Au premier essai, Luz Long, soutenu par cent mille spectateurs, franchit 7,54 mètres. Le Japonais Tajima réussit 7,65 mètres. Owens s’élança à son tour, s’envola et atterrit à 7,74 mètres.
Au deuxième essai, Long progressa et réalisa un bond de 7,74 mètres. Owens répliqua par un saut de 7,87 mètres.
Au troisième, l’Allemand réussit 7,84 mètres ; l’Américain se contenta de 7,75 mètres.
Au quatrième, Long fit un saut de 7,73 mètres ; Owens mordit.
Au cinquième essai, Luz Long fit un bond de 7,87 mètres, pulvérisant le record d’Europe de la discipline. Sûr de sa victoire, il sortit de la fosse de réception, se dirigea vers la loge présidentielle, se mit au garde-à-vous et leva le bras droit en direction du Führer qui répondit à son salut avec le sourire. Devant les caméras de Leni Riefenstahl, Owens prit alors position en bout de piste. Il se courba, essuya ses mains moites sur ses hanches, leva le coude gauche en arrière, regarda fixement devant lui et s’élança. Arrivé à la limite de la planche d’appel, il bondit à cloche-pied, s’envola comme d’un tremplin, plana, les bras levés, la jambe gauche en avant, suivie de la droite, comme s’il pédalait en l’air, puis, les bras et les jambes en avant, atterrit à 7,94 mètres. Ses pieds s’enfoncèrent dans le sable, il se laissa basculer.

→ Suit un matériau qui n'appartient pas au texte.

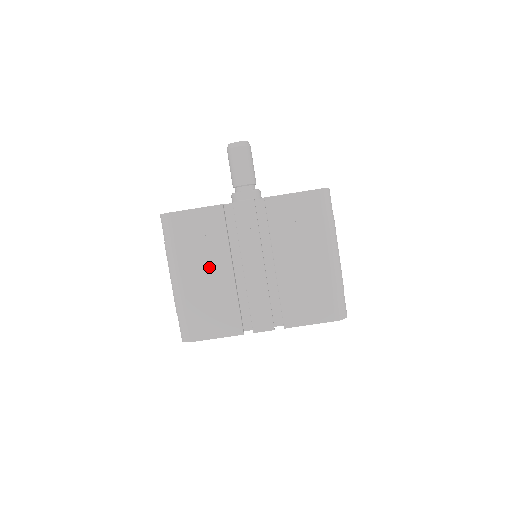
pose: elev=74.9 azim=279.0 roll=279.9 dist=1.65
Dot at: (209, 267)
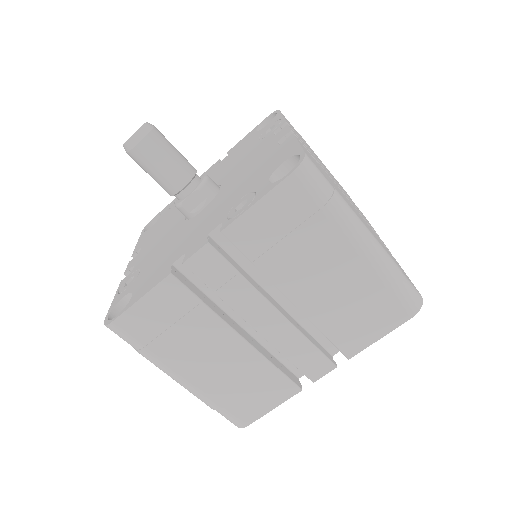
Dot at: (210, 350)
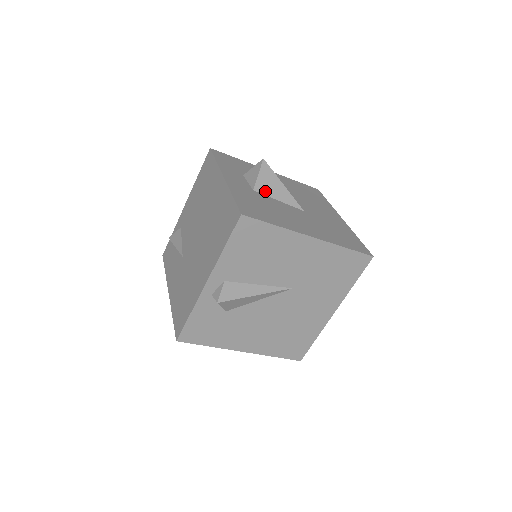
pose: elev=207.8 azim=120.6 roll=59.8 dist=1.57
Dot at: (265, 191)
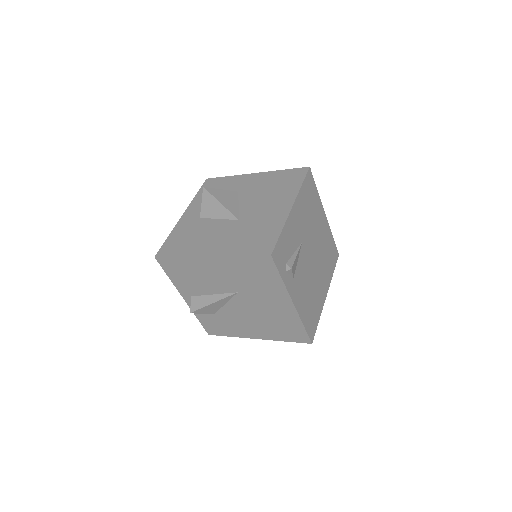
Dot at: (208, 215)
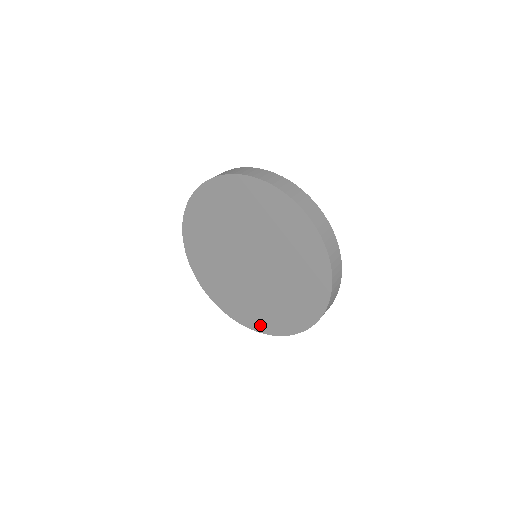
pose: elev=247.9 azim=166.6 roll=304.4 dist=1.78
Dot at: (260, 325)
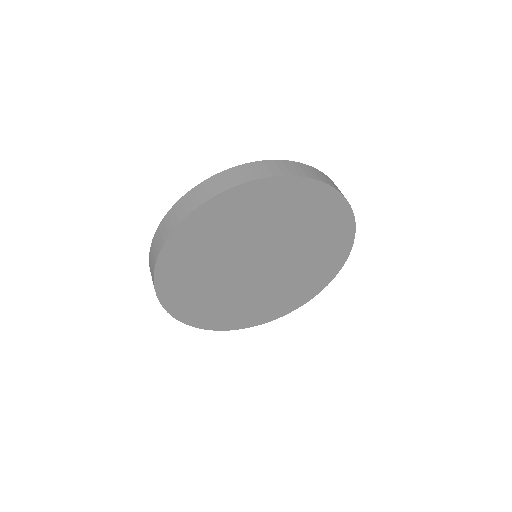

La foule retint son souffle. Luz Long fit une dernière tentative, mais, déstabilisé par la puissance de son adversaire, rata complètement son appel. Survolté, Owens termina en beauté avec un bond prodigieux de 8,06 mètres. Le stade se tut. « Est-ce par respect ou incrédulité ? » se demanda Leni en filmant le silence.
C’est alors que l’Allemand, dans un magnifique geste de fair-play, s’avança vers l’Américain, lui serra la main et l’entraîna vers les tribunes. « Jez Owens ! Jez Owens ! », scanda-t-il en faisant signe à la foule de l’imiter. Cent mille spectateurs debout hurlèrent aussitôt après lui : « Jez Owens ! Jez Owens ! » Leni Riefenstahl se pinça pour s’assurer qu’elle ne rêvait pas.
Au moment de recevoir sa médaille, Jesse Owens monta sur la première marche du podium. En survêtement blanc, la tête cerclée d’une couronne de feuilles de chêne, il écouta fièrement l’hymne national américain en faisant le salut militaire. Sur la deuxième marche, Luz Long exécuta le salut nazi. De son promontoire, Jesse chercha Hitler du regard : il ne le trouva pas.